The memorial for the parliament members who were murdered is one of the more memorable parts of our tour for me. As our guide was talking about how the laws were passed giving special powers to the Nazis because of it being a “time of crisis,” I immediately thought of the Patriot Act. [I do not wish to start a political battle on my blog, but I believe most reasonable people can at least see the parallel here, even if only vaguely.]

Something our tour guide said that struck me was that Germany has a hard time feeling pride in their country, due to their dark past. I had never thought of that before, and think of how proud we all feel in America of our country. We are quite patriotic and are unashamed of country most of the time. But it’s also not as if America’s past is blemish free. Food for thought.

The other main thing that struck me is something that we’ve all heard before and that we hear a lot: knowledge is power. At the book burning memorial across from Humboldt University, we learned how tons of books from the university library were burned because they encouraged independent thought. The Nazis knew if people started thinking for themselves they wouldn’t want to go along with the party’s ideas. There’s a famous quote by I can’t remember who at this memorial that says, “Where they burn books, there they will burn people also.” It was written before the Holocaust began, and is eerily prophetic.

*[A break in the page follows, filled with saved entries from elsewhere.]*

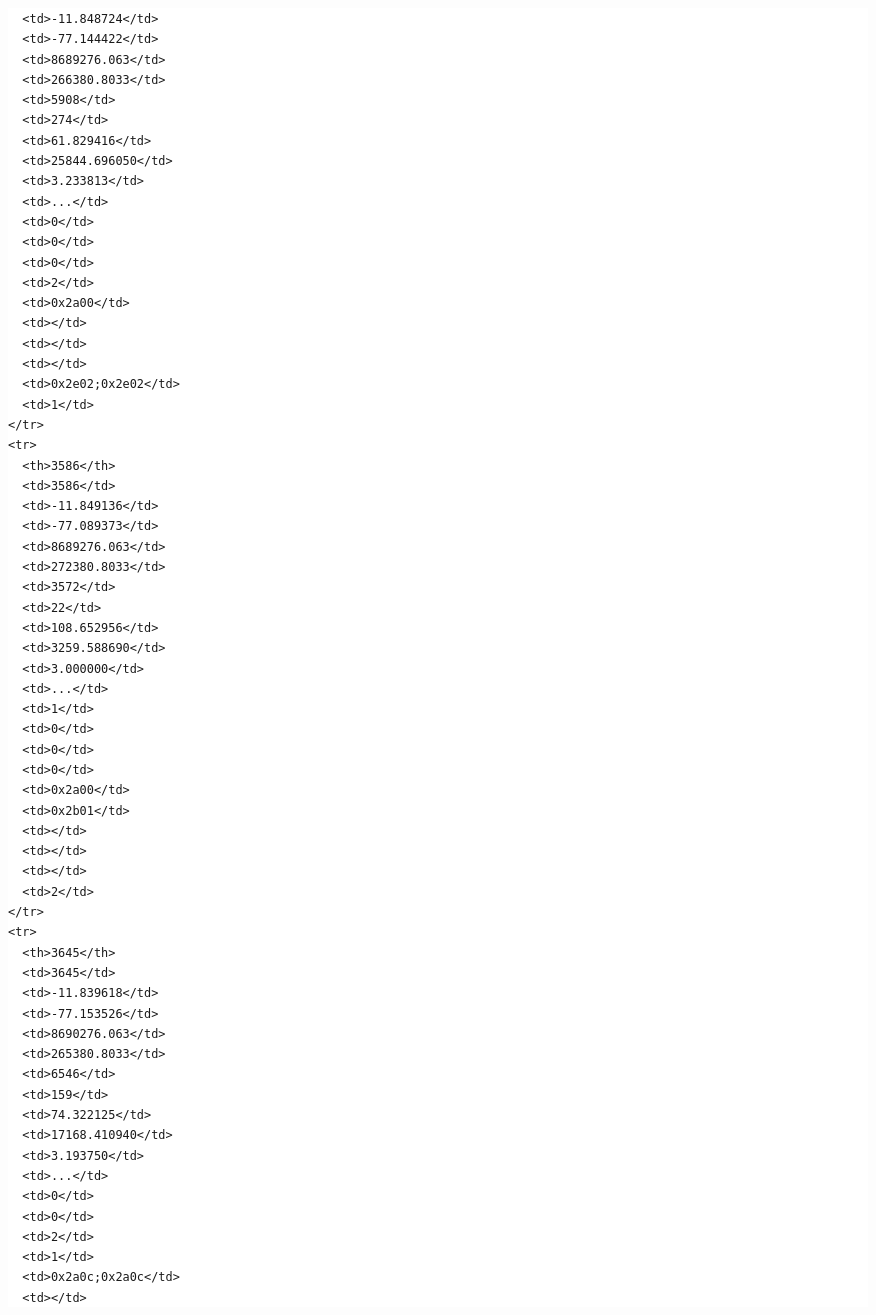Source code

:       <td>-11.848724</td>
      <td>-77.144422</td>
      <td>8689276.063</td>
      <td>266380.8033</td>
      <td>5908</td>
      <td>274</td>
      <td>61.829416</td>
      <td>25844.696050</td>
      <td>3.233813</td>
      <td>...</td>
      <td>0</td>
      <td>0</td>
      <td>0</td>
      <td>2</td>
      <td>0x2a00</td>
      <td></td>
      <td></td>
      <td></td>
      <td>0x2e02;0x2e02</td>
      <td>1</td>
    </tr>
    <tr>
      <th>3586</th>
      <td>3586</td>
      <td>-11.849136</td>
      <td>-77.089373</td>
      <td>8689276.063</td>
      <td>272380.8033</td>
      <td>3572</td>
      <td>22</td>
      <td>108.652956</td>
      <td>3259.588690</td>
      <td>3.000000</td>
      <td>...</td>
      <td>1</td>
      <td>0</td>
      <td>0</td>
      <td>0</td>
      <td>0x2a00</td>
      <td>0x2b01</td>
      <td></td>
      <td></td>
      <td></td>
      <td>2</td>
    </tr>
    <tr>
      <th>3645</th>
      <td>3645</td>
      <td>-11.839618</td>
      <td>-77.153526</td>
      <td>8690276.063</td>
      <td>265380.8033</td>
      <td>6546</td>
      <td>159</td>
      <td>74.322125</td>
      <td>17168.410940</td>
      <td>3.193750</td>
      <td>...</td>
      <td>0</td>
      <td>0</td>
      <td>2</td>
      <td>1</td>
      <td>0x2a0c;0x2a0c</td>
      <td></td>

In regards to the Berlin wall, while the wall itself has fallen, there is this concept in Germany called “the wall in the head.” It can most easily be defined as the separations between east and west Germans that still exists in some ways. One such example of the wall in the head is the ampel man. The ampel man is their image on the walk/don’t walk signs at cross walks. There’s the east and west version of this image, and today there’s still a bit of a debate on whether they should leave the ones in east Germany alone, or if they should all go to a standardized image. Of course westerners think theirs should be the one everyone should switch to, and vice versa. So you can see just one small example of a bigger problem that still exists for them.

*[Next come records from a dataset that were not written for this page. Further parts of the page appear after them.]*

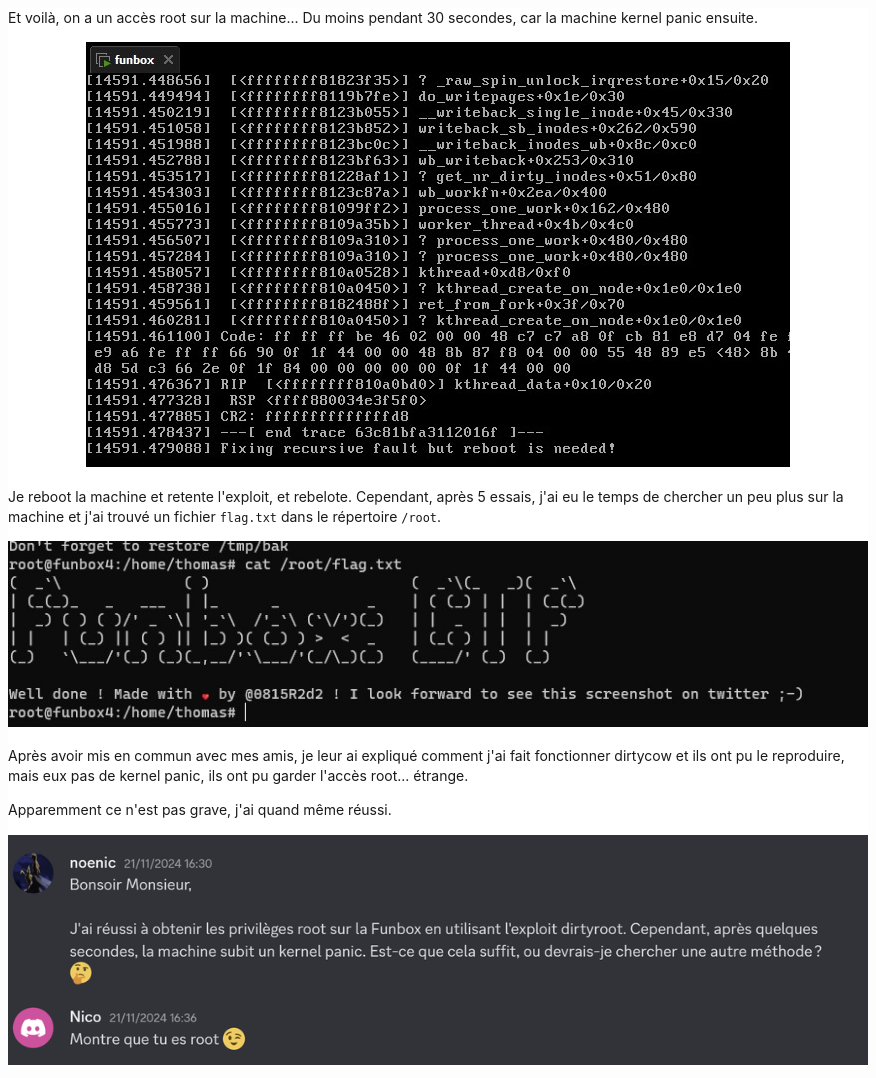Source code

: Et voilà, on a un accès root sur la machine... Du moins pendant 30 secondes, car la machine kernel panic ensuite.

<p align="center">
  <img src="./images/kernelpanic.jpg" alt="kernel-panic">
</p>

Je reboot la machine et retente l'exploit, et rebelote. Cependant, après 5 essais, j'ai eu le temps de chercher un peu plus sur la machine et j'ai trouvé un fichier `flag.txt` dans le répertoire `/root`.

<p align="center">
  <img src="./images/flag.jpg" alt="flag">
</p>

Après avoir mis en commun avec mes amis, je leur ai expliqué comment j'ai fait fonctionner dirtycow et ils ont pu le reproduire, mais eux pas de kernel panic, ils ont pu garder l'accès root... étrange.

Apparemment ce n'est pas grave, j'ai quand même réussi.
<p align="center">
  <img src="./images/KP-pas-grave.png" alt="pas-grave">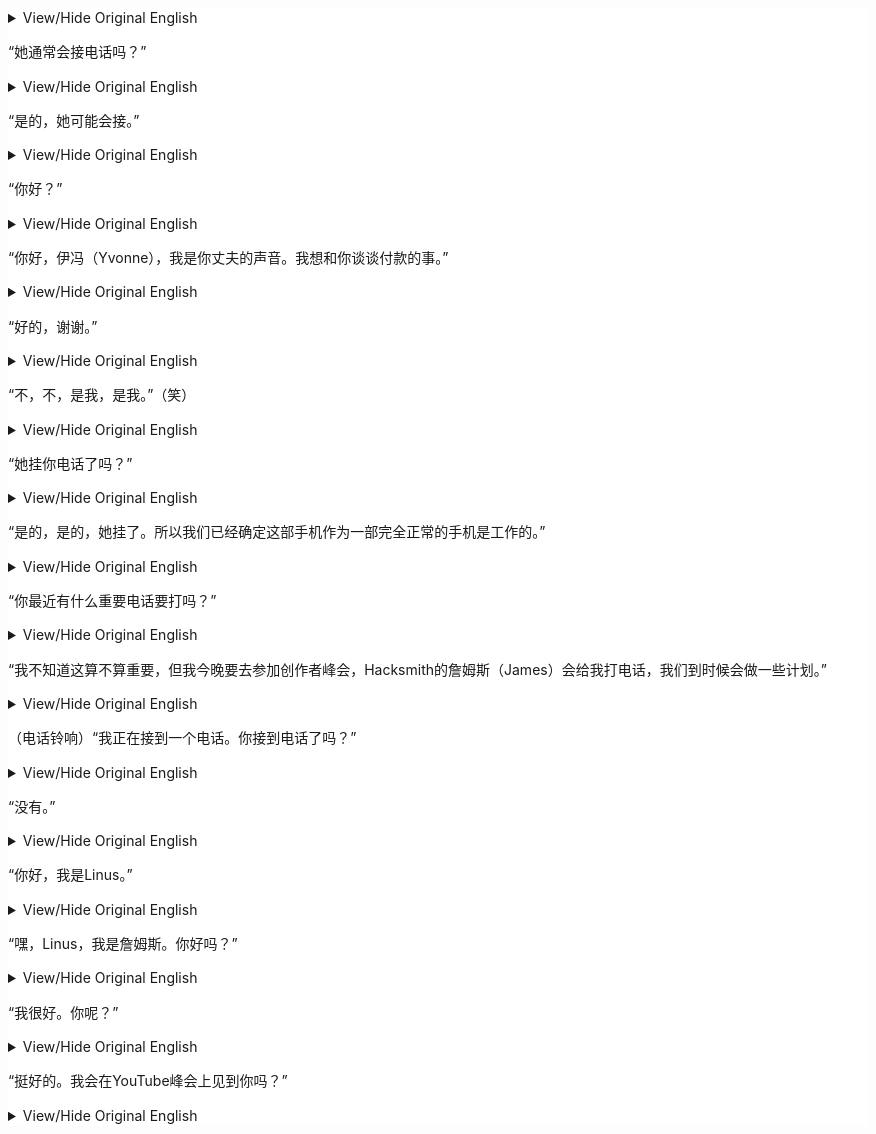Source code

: <details><summary>View/Hide Original English</summary></details>

“她通常会接电话吗？”

<details><summary>View/Hide Original English</summary></details>

“是的，她可能会接。”

<details><summary>View/Hide Original English</summary></details>

“你好？”

<details><summary>View/Hide Original English</summary></details>

“你好，伊冯（Yvonne），我是你丈夫的声音。我想和你谈谈付款的事。”

<details><summary>View/Hide Original English</summary></details>

“好的，谢谢。”

<details><summary>View/Hide Original English</summary></details>

“不，不，是我，是我。”（笑）

<details><summary>View/Hide Original English</summary></details>

“她挂你电话了吗？”

<details><summary>View/Hide Original English</summary></details>

“是的，是的，她挂了。所以我们已经确定这部手机作为一部完全正常的手机是工作的。”

<details><summary>View/Hide Original English</summary></details>

“你最近有什么重要电话要打吗？”

<details><summary>View/Hide Original English</summary></details>

“我不知道这算不算重要，但我今晚要去参加创作者峰会，Hacksmith的詹姆斯（James）会给我打电话，我们到时候会做一些计划。”

<details><summary>View/Hide Original English</summary></details>

（电话铃响）“我正在接到一个电话。你接到电话了吗？”

<details><summary>View/Hide Original English</summary></details>

“没有。”

<details><summary>View/Hide Original English</summary></details>

“你好，我是Linus。”

<details><summary>View/Hide Original English</summary></details>

“嘿，Linus，我是詹姆斯。你好吗？”

<details><summary>View/Hide Original English</summary></details>

“我很好。你呢？”

<details><summary>View/Hide Original English</summary></details>

“挺好的。我会在YouTube峰会上见到你吗？”

<details><summary>View/Hide Original English</summary></details>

Speaking of the wall in the head, it makes me think of our walls we put up here in America. Republicans and democrats, Christians and non-Christians, whites and blacks, young and old, Americans and immigrants, etc. This wall in the head is not exclusive to Germans.

1 comment:

Shannon Williamson said...

So, your entry about the gory crucifixitions is so interesting. My freshman year I did an art study of various paintings of Jesus and how different they are by time period and by life of the artist. I showed the class a selection of 6 paintings and asked them to choose a favorite. What I found was that for the most part the picture they chose was definitive of thier personal spiritual life and the way they relate to God. "Winter" Christians preffered the Gruenwald painting that is very bloody, while most of the "Summer" Christians preffered one of Raphel's paintings. This I thought was fairly common sense but here was the most interesting part. The stuents that responded feeling far away from God or apathetic towards God preffered the less bloody pictures as well. It was as if the blood made them uncomfortable. Anyways, just thought I would make your blog a philisophical breeding ground for discussion :) Love you friend and sorry I'm such nerd.